Jane McHowat
B.Sc., De Montfort University (Pharmacy) and Ph.D. University of Bath (Pharmacology)
Department: Pathology
Academic Rank: Professor
Phone: 314-977-9295 Fax: 314-977-8499
E-mail: mchowaj@slu.edu
Lab Web Page Links: http://path.slu.edu/index.php?page=jane-mchowat-ph-d
Primary Area of Cardiovascular Research Interest
-Endothelial cell-inflammatory cell interactions
-Atherosclerosis
Related Areas of Cardiovascular Research Interest
-Mast cell biology
-T. cruzi-induced myocarditis
-Protease-activated receptors
Summary of Cardiovascular Research Interest
Our current focus in the laboratory is to investigate the biochemical processes that underlie the recruitment of circulating cells to the endothelium during acute and chronic inflammation. More specifically, we are studying the interaction of endothelial cell-derived platelet-activating factor with its corresponding receptor on several cell types. This biochemical and cell function process is currently being applied to several disease states, including atherosclerosis, interstitial cystitis, inflammatory lung diseases and cancer metastases.
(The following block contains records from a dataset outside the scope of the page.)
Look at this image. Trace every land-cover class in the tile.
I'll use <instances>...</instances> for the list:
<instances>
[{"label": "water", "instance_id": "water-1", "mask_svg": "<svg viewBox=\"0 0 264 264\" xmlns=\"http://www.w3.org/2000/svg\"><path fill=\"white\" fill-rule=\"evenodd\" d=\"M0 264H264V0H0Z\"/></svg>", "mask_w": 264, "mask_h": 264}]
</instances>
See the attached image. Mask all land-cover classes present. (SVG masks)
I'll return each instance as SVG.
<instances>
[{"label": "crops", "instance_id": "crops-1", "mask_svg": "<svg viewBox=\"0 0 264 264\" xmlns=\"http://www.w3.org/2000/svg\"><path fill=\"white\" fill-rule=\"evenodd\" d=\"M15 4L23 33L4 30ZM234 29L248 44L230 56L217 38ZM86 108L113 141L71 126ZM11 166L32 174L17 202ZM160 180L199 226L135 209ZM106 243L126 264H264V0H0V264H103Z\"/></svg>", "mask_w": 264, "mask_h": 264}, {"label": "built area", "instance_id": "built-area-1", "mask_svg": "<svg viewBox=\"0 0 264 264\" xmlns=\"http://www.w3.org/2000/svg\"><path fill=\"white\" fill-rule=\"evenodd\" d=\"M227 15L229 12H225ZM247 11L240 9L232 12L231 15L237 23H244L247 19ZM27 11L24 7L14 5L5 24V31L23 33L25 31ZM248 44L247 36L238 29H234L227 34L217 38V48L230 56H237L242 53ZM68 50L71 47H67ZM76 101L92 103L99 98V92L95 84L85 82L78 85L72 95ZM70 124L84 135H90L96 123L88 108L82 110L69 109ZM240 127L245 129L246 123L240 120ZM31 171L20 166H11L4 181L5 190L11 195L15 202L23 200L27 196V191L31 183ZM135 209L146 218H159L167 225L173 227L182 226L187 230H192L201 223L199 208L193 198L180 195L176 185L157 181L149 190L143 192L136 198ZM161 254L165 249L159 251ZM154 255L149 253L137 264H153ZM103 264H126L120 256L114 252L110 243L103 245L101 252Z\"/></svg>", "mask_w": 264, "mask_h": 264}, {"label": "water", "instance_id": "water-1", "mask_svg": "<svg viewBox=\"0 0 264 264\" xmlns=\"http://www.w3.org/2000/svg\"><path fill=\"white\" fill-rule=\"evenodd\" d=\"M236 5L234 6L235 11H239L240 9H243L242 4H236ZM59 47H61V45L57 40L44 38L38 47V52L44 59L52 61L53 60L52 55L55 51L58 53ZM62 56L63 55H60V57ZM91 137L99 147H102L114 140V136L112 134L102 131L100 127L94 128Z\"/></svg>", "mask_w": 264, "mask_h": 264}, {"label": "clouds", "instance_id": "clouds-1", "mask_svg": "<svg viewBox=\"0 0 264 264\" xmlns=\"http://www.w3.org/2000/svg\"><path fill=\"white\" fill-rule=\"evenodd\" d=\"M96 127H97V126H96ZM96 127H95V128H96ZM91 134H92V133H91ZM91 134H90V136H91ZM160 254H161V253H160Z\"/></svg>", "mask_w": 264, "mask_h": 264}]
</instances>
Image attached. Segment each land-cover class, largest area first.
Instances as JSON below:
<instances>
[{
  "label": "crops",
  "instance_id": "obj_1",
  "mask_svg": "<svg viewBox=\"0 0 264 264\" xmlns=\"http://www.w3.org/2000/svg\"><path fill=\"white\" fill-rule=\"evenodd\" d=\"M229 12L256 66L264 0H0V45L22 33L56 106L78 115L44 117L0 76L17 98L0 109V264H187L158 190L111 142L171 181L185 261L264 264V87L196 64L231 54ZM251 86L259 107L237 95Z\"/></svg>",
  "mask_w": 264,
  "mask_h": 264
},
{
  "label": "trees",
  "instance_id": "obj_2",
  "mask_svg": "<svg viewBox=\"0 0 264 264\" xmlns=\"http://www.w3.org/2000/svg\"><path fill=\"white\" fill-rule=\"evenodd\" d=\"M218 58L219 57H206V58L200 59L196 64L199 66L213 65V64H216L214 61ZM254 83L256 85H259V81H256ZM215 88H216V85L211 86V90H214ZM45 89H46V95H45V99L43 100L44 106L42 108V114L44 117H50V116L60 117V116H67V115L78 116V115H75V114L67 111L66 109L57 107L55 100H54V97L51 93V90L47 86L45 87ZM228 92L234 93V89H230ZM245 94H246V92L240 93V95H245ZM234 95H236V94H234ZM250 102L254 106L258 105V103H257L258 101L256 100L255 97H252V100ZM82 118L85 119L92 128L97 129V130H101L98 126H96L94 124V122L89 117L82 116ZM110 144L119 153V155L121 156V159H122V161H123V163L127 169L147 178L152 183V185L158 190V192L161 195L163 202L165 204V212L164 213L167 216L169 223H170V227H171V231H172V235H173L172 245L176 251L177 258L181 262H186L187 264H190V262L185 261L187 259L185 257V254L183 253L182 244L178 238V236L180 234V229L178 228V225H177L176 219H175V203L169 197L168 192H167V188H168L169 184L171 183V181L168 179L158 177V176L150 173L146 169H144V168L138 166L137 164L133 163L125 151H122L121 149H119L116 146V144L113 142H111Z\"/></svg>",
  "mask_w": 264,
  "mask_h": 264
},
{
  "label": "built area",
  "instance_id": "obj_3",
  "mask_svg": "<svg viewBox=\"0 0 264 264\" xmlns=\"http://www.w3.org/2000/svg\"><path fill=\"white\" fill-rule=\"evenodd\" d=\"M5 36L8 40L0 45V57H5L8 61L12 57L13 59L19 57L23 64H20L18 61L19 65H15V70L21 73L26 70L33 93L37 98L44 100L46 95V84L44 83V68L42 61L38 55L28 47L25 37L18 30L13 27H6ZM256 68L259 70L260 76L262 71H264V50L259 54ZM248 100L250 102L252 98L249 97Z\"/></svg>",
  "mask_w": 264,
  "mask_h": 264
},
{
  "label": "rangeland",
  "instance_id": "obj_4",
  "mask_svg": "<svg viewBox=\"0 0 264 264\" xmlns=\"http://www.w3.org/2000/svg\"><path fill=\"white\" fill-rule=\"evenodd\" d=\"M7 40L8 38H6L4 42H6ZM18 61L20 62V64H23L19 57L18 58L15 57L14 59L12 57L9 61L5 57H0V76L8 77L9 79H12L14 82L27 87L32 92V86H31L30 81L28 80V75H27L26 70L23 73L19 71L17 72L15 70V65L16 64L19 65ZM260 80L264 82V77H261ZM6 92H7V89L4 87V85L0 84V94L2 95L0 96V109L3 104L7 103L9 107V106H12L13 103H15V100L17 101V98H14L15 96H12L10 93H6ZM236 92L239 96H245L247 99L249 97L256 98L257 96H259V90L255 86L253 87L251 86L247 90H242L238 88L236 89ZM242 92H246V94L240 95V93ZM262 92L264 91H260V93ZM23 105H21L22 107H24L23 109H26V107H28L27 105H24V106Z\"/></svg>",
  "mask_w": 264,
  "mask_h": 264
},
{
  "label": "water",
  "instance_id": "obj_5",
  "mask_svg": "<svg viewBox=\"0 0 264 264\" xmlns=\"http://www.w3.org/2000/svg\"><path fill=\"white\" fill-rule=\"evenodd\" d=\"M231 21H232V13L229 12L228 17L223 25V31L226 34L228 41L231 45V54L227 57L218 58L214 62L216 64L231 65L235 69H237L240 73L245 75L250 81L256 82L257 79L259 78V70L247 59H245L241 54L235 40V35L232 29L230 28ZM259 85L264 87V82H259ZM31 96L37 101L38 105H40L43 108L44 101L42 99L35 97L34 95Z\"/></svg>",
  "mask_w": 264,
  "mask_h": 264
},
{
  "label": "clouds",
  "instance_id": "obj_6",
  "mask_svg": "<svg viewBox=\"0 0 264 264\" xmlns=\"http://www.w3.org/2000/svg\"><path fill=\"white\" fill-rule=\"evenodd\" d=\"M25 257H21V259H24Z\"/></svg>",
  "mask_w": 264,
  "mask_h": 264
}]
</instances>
Our current studies include the use of endothelial cells isolated from different vascular beds to examine the production of platelet activating factor following activation of calcium independent phospholipase A 2 in response to mast cell mediators, such as tryptase, histamine and TNFa . In addition to biochemical studies, we examine the effect of mast cell mediators on the barrier properties of endothelial and epithelial cells and determine whether these agents affect permeability and/or the rate of wound healing of endothelial and epithelial monolayers.
We are currently using undifferentiated cells isolated from umbilical cord blood as a model for mast cell precursors that are recruited from the circulation to the endothelium. This has lead us to expand our research into the recruitment and homing of undifferentiated cells and to examine the disappearance and appearance of cell surface markers as the cells mature in order to characterize their migratory potential.
In more recent studies, we are using calcium independent phospholipase A 2 mouse models to support our in vitro studies. In these models, we are currently studying the role of endothelial cell calcium independent phospholipase A 2 and platelet-activating factor in lung metastasis development and T. cruzi -induced myocarditis.